═════ Quoted passage

Factorise `(a+b)^(3)-a-b`.

To factorize the expression \((a+b)^{3} - a - b\), we can follow these steps: ### Step 1: Rewrite the Expression Start with the given expression: \[ (a+b)^{3} - a - b \] ### Step 2: Group Terms We can group the last two terms: \[ (a+b)^{3} - (a + b) \] ### Step 3: Factor Out Common Terms Notice that both terms contain \((a+b)\). We can factor \((a+b)\) out: \[ = (a+b)^{3} - 1(a+b) \] This can be rewritten as: \[ = (a+b)\left((a+b)^{2} - 1\right) \] ### Step 4: Recognize the Difference of Squares The expression \((a+b)^{2} - 1\) is a difference of squares, which can be factored using the identity \(x^{2} - y^{2} = (x+y)(x-y)\): \[ = (a+b)\left((a+b) + 1\right)\left((a+b) - 1\right) \] ### Step 5: Final Factorization Thus, the fully factored form of the expression is: \[ = (a+b)(a+b+1)(a+b-1) \] ### Final Answer The factorization of \((a+b)^{3} - a - b\) is: \[ (a+b)(a+b+1)(a+b-1) \] ---

══════════
═════ Provided data

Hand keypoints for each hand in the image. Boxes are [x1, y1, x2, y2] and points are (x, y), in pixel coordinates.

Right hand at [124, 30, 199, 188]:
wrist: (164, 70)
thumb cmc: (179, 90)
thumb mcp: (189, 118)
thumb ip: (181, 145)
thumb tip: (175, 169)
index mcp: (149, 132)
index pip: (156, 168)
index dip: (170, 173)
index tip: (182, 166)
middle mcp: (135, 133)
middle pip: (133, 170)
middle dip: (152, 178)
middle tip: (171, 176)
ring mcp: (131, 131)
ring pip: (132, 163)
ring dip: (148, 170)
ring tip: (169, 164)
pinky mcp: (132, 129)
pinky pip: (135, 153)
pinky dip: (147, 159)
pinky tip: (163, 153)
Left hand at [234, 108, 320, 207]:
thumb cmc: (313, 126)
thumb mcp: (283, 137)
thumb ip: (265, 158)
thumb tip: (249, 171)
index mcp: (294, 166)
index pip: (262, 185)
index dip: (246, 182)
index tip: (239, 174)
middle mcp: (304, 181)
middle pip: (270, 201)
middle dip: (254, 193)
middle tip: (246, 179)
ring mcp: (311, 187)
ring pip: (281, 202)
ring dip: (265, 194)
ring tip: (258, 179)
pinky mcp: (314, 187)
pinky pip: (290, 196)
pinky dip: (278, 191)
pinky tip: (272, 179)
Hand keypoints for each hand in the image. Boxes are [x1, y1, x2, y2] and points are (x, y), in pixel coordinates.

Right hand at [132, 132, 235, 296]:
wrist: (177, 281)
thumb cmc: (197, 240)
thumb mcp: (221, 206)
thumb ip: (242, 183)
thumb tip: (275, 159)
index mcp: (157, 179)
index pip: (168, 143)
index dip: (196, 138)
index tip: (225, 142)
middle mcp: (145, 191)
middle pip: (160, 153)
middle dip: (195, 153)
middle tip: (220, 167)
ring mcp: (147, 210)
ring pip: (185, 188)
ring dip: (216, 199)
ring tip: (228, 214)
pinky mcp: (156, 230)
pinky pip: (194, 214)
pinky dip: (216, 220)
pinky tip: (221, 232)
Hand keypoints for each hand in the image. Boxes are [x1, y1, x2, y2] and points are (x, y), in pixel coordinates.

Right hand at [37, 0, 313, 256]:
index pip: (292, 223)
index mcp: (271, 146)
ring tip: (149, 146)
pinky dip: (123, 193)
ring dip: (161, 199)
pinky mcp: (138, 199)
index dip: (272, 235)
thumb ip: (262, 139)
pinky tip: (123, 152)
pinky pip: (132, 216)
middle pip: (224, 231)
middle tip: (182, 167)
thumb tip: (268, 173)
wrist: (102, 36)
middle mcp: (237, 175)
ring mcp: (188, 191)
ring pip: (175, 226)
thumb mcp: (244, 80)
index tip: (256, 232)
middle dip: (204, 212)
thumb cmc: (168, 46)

══════════

### Exercise set
a) In the factorization walkthrough, why can \((a+b)^{2} - 1\) be split into two factors? Answer in one to three sentences.
b) List the titles of the five numbered steps in the factorization walkthrough.
c) According to the factorization walkthrough, what is the fully factored form of \((a+b)^{3} - a - b\)?

### Solutions by task
a) The expression \((a+b)^{2} - 1\) is a difference of squares. It can therefore be factored with the identity \(x^{2} - y^{2} = (x+y)(x-y)\), which gives \(\left((a+b) + 1\right)\left((a+b) - 1\right)\).

b)
1. Rewrite the Expression
2. Group Terms
3. Factor Out Common Terms
4. Recognize the Difference of Squares
5. Final Factorization

c) \((a+b)(a+b+1)(a+b-1)\)